Does anyone know what the average births per mother among African plutocrats is?
Everyone knows that there are countries in Africa which are averaging 7+ brats per dam; Steve Sailer has the charts, if you haven’t seen them already. But when members of Africa’s (black) upper classes move to the U.S. to enjoy the benefits of affirmative action, they don’t seem to have more than the usual two or three children — at least, that is what I gather from personal observation. This could be the force of social pressure.
But on the other hand, social pressure doesn’t seem to have dented the family sizes of poor African immigrants. Perhaps this is a class difference, or perhaps the poorer immigrants can leech off SWPLs just fine without going to the trouble of interacting with them.
Malthusian logic dictates that the historically, the rich have typically had larger families than the poor. There are dozens of factors that induce exceptions to the rule, like inheritance systems and, above all, profitable-but-pestilent urban environments. However, having lots of children survive to adulthood was typically a sign that you could feed them (and their mother) well. So while there were many possible incentives to have a small family in the ancient world, signaling a high social status was not one of them.
The West was introduced to modern agriculture and modern medicine slowly. The widespread use of smallpox inoculation is separated from the first antibiotics by about eight generations. At the beginning of that period the availability of food limited family size nearly everywhere; at the end, nearly nowhere. Thus at the beginning of that period, all poor families in the West probably would have considered it high-status to raise a dozen children to adulthood, but they could not afford to do so. By the end of that period, most poor families could afford to raise a dozen children to adulthood (not comfortably, and certainly not without relying on hand-outs, but it could be done), yet they no longer considered it high-status to do so.

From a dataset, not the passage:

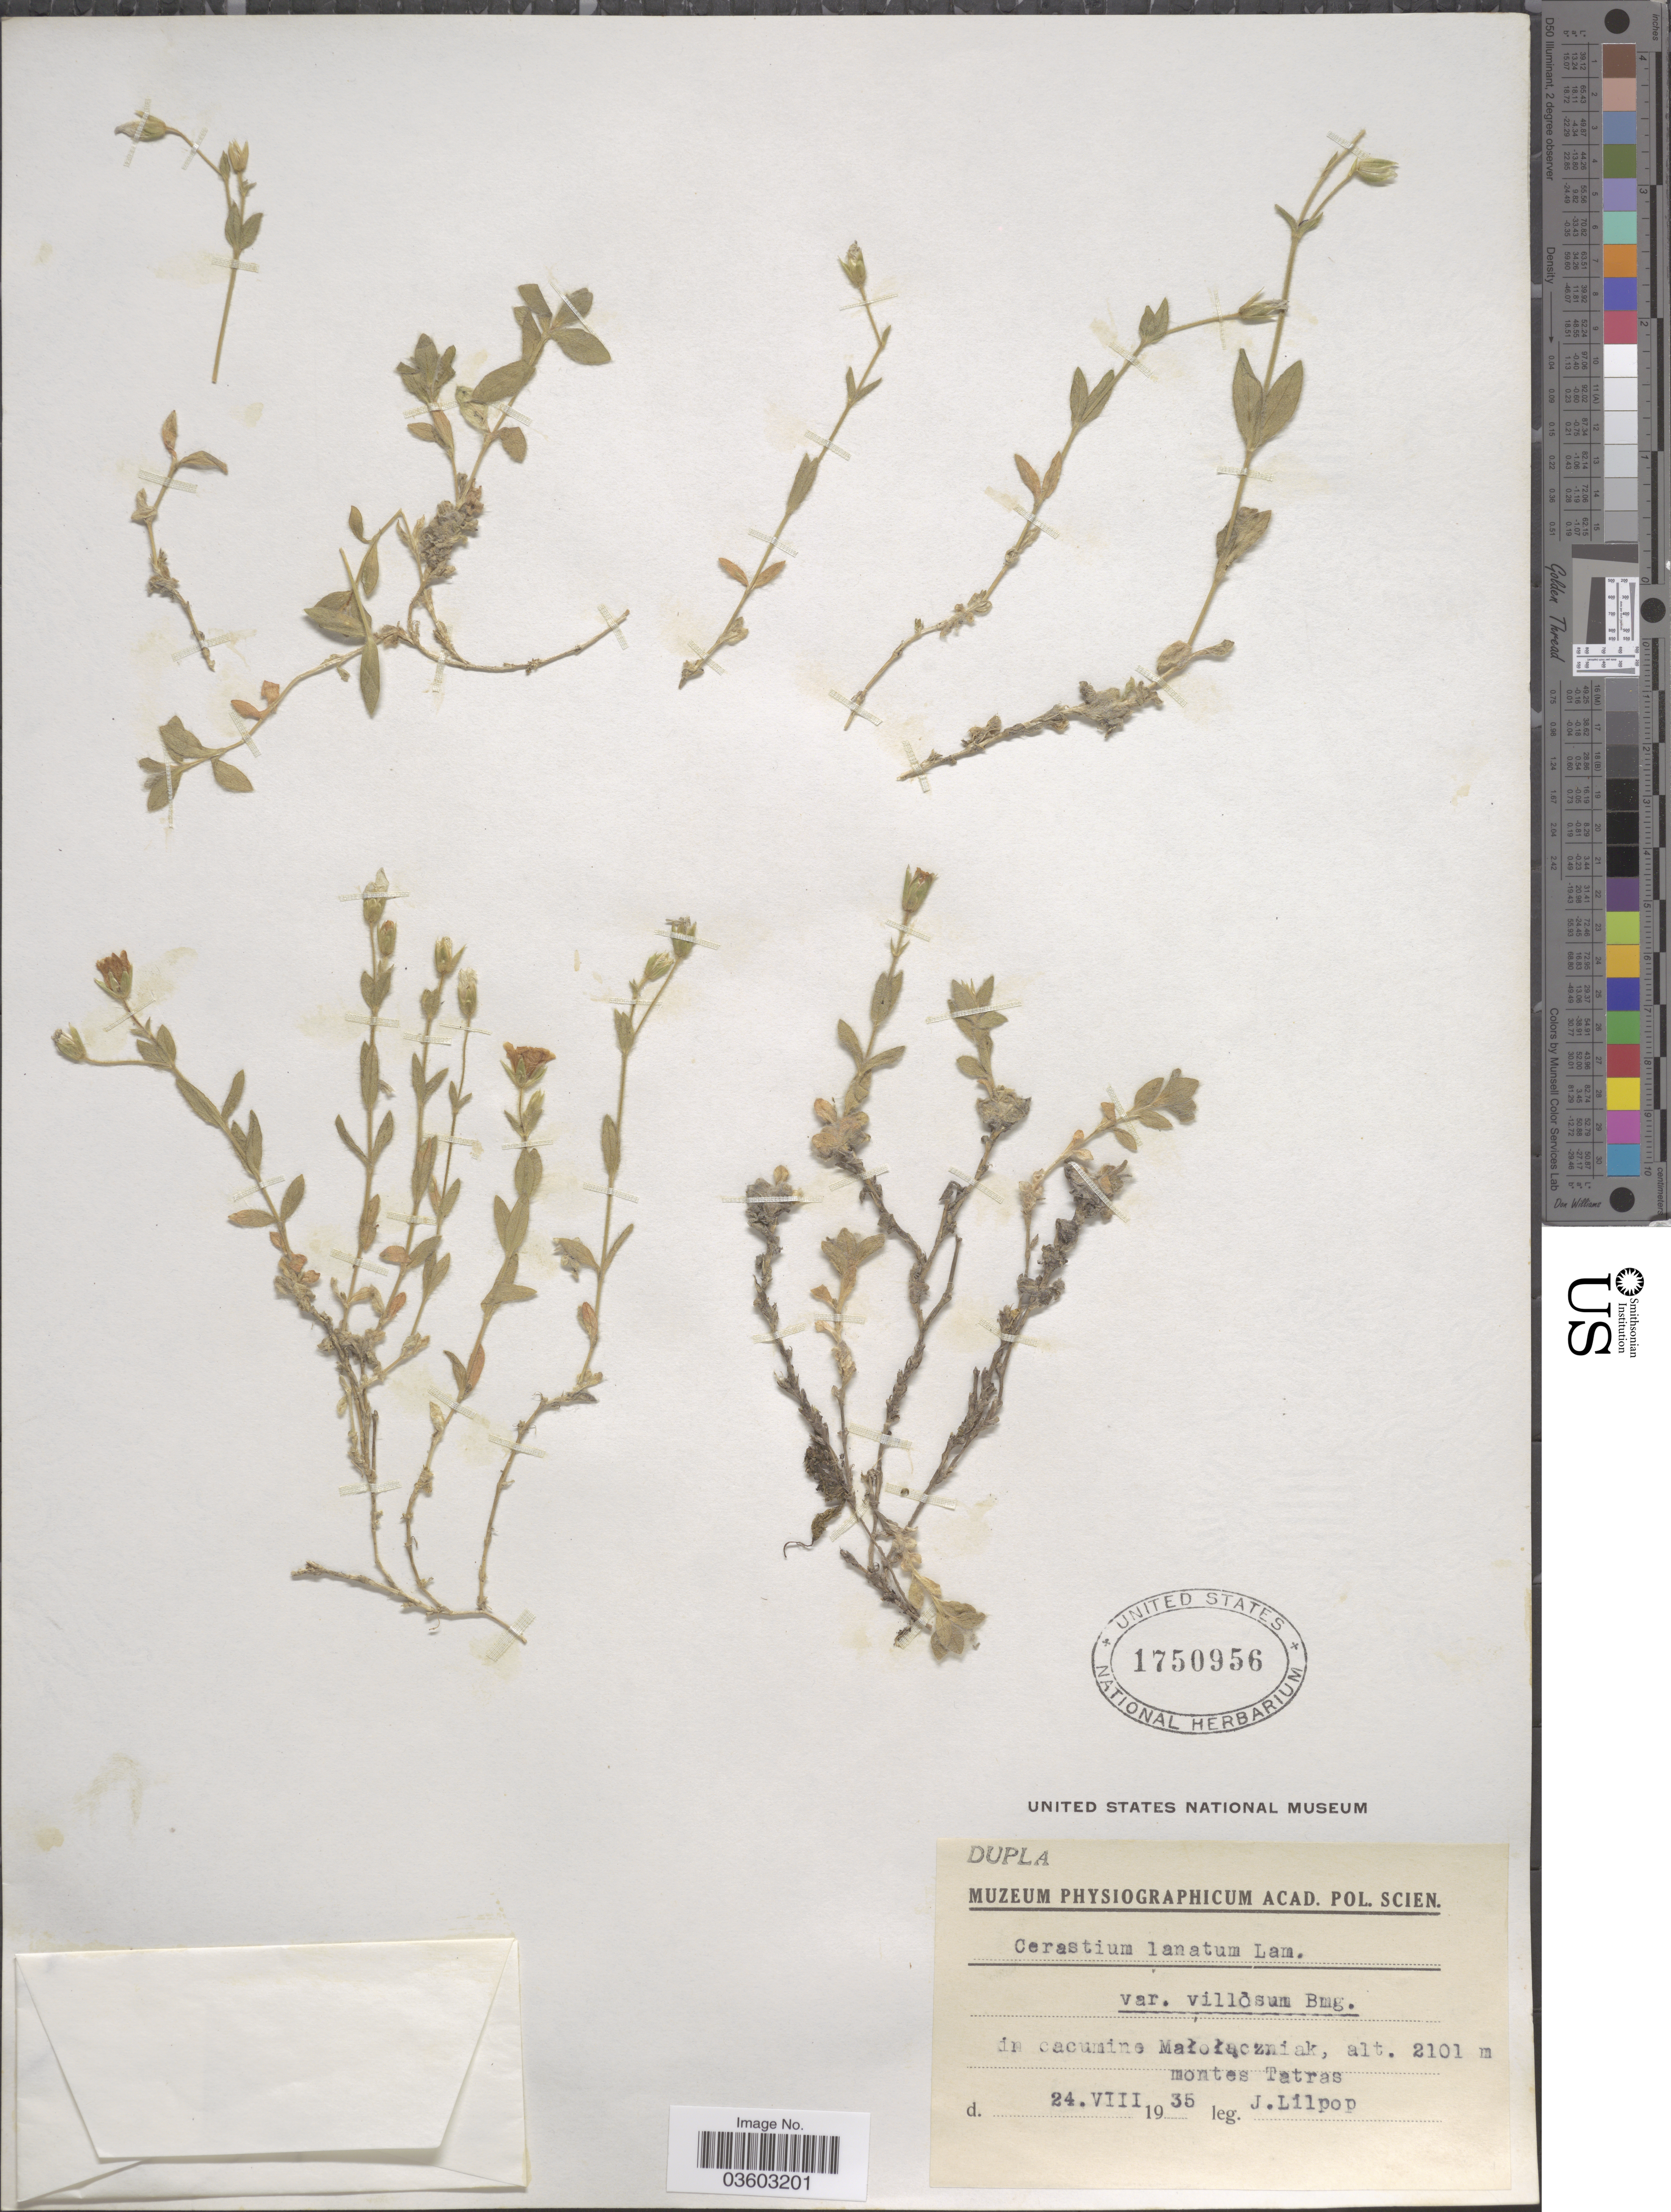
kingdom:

In fact, to the extent that poor families did have broods of five to eight children circa 1950, they were aping middle-class mores from a few generations earlier, which were in turn modeled on upper-class mores from still earlier. The middle class was no longer having five to eight children because they didn’t want to be confused with the poor, just as earlier still, aristocrats probably started to feel that too many children would make them look like bourgeois strivers. I don’t have the numbers to prove that aristocrats started to flaunt their infertility at exactly the same time the haute-bourgeoisie could finally afford to match them, heir for heir, but I am imagining that is about the time when infertility first became a fashionably upper-class vice.
The key difference was that the physical limits on family size were removed little by little, so the upper-middle class could afford to raise arbitrarily large families nearly two hundred years before the poor could. This meant that there was plenty of time for the upper classes to counter-signal, and for the new fashion of small families to begin to trickle down to the bottom of the hierarchy.
Africa has a number of other problems — genetic, cultural, and ideological. But I wonder how much of the demographic problem is the rapidity with which Western do-gooders took Africans out of a strictly Malthusian situation where disease and deprivation made family size a sure signal of some kind of special status.